Until the Braves made the 27th and final out, Cox still had hope.
“No one managed his personalities better than Bobby Cox,” said his former Blue Jays catcher Ernie Whitt from Brooklyn, where he was checking in on Philadelphia Phillies minor league catchers.
“He ran the clubhouse, we had 25 personalities and he managed them. He put people in positions to succeed. If we went into a four-game series, we were trying to win three. A three game series, we were going for two of three. Bobby loved to compete.”
Even down 10 in the bottom of the ninth.
Best Blue Jays team ever? Well, you can argue all you want between the 1992 World Series or 1993 champs, but the team with the most regular season wins was Cox’s 1985 Jays.
With Dave Stieb, Doyle Alexander, Jimmy Key, Jim Clancy on the mound, plus position players Jesse Barfield, George Bell, Willie Upshaw, Lloyd Moseby, Tony Fernandez and Whitt won 99 games, clinching the American League East in Game 161.
On to post-season play and after leading the Kansas City Royals 3-1 in the best-of-seven AL Championship Series, the Jays lost three straight, including Game 7 Wednesday, Oct. 16.
Braves owner Ted Turner asked for permission to talk to Cox on the Friday and by Monday as the World Series switched to St. Louis, the Braves had a new general manager in Cox.
What if the Braves, who had the highest payroll, had not finished fifth with 66 wins, 29 games behind the Los Angeles Dodgers in 1985?
What if Turner, who fired Torre after the 1984 season, had hired a veteran manager rather than bringing in organizational man Eddie Haas, who lasted 121 games. Bobby Wine managed the rest of the season.
What if closer Bruce Sutter, coming off 45 saves, had not been injured and gone 23-for-35 (66%) saving games?

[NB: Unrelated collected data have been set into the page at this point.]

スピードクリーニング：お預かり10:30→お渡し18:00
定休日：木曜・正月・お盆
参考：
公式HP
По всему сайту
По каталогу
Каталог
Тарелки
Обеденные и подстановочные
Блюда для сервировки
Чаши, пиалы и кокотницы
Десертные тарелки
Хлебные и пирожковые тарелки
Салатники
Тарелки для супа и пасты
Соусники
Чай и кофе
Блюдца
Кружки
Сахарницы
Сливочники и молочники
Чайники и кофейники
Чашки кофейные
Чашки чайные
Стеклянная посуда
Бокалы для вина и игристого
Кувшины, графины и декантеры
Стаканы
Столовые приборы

Well, the Braves would not have had a need for a new GM and Cox would still have been in Toronto ... for a while.
“Bobby Cox would have managed this team for a long time,” said Jays broadcaster Jerry Howarth. “He had respect from the players, he had support of Paul Beeston and Pat Gillick. Moving into the SkyDome he could have been like Earl Weaver’s stay in Baltimore.”
Instead Cox was a GM for only 4 1/2 seasons firing Chuck Tanner one Sunday night in Chicago in 1988 and taking over for Russ Nixon the final 97 games of 1990.

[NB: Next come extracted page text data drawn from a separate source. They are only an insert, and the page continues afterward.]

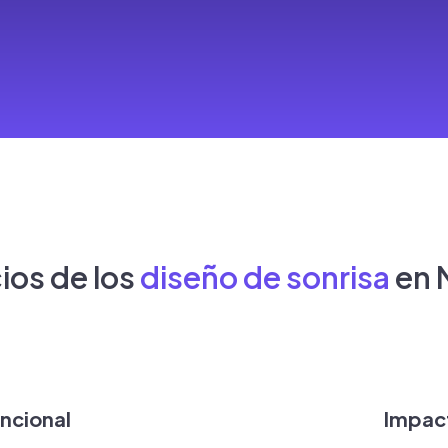
ios de los
diseño de sonrisa
en 
uncional
Impact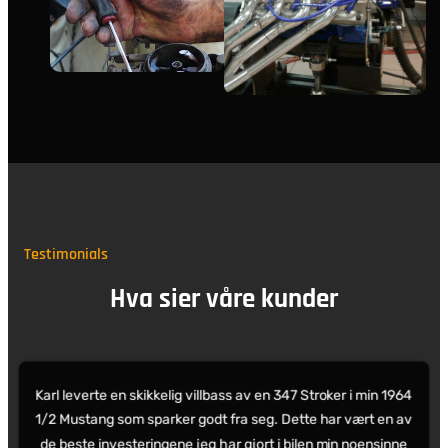
Testimonials
Hva sier våre kunder
Karl leverte en skikkelig villbass av en 347 Stroker i min 1964
1/2 Mustang som sparker godt fra seg. Dette har vært en av
de beste investeringene jeg har gjort i bilen min noensinne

The next season Cox guided Atlanta to Game 7 of 1991 Series against the Minnesota Twins starting a 14-year, post-season run for the Braves. Of course, that is excluding the 1994 season when the Montreal Expos were in first at the time of the work stoppage.
“Bobby didn’t worry about anyone second guessing him,” Whitt said. “You make all the right moves and it can still turn out wrong -- that’s the beauty of the game. There are arm chair quarterbacks in football. It’s the same in baseball.
“Bobby would always take the blame, protect his players and when we had success he credited the players.”
Closer Joey McLaughlin, who went 17-for-34 (50%) converting saves in 1982-83, tried Cox’s patience.
“People couldn’t see Bobby up the runway talking to himself saying ‘I have to be dumbest son of a gun for running him out there again,’ we had a good team, we didn’t have a closer,” said Whitt. The end came for McLaughlin in Cleveland in 1984 when he allowed four runs -- two earned -- on two hits and five walks in 1 2/3 innings.
EXOS scribe Pete Williams came up with Cox’s six managerial lessons in 2010, his final year: 1. Never Speak Poorly of Anyone, 2. Pay Attention to Detail, 3. It’s Not About Me, 4. I’ve Got Your Back, 5. Know How to Pick Up a Colleague and 6. Be Consistent.
Whitt has moved on to his own managing chair guiding Team Canada to a gold medal in the Pan-Am Games and a bronze in the World Cup, both in 2011.
“Everything I ever did with Team Canada I’d usually think ‘what would Bobby do here?’” said Whitt. “I treated my players the way he treated his players to be successful.”
(Sixth in a series leading up to Sunday’s inductions in Cooperstown.)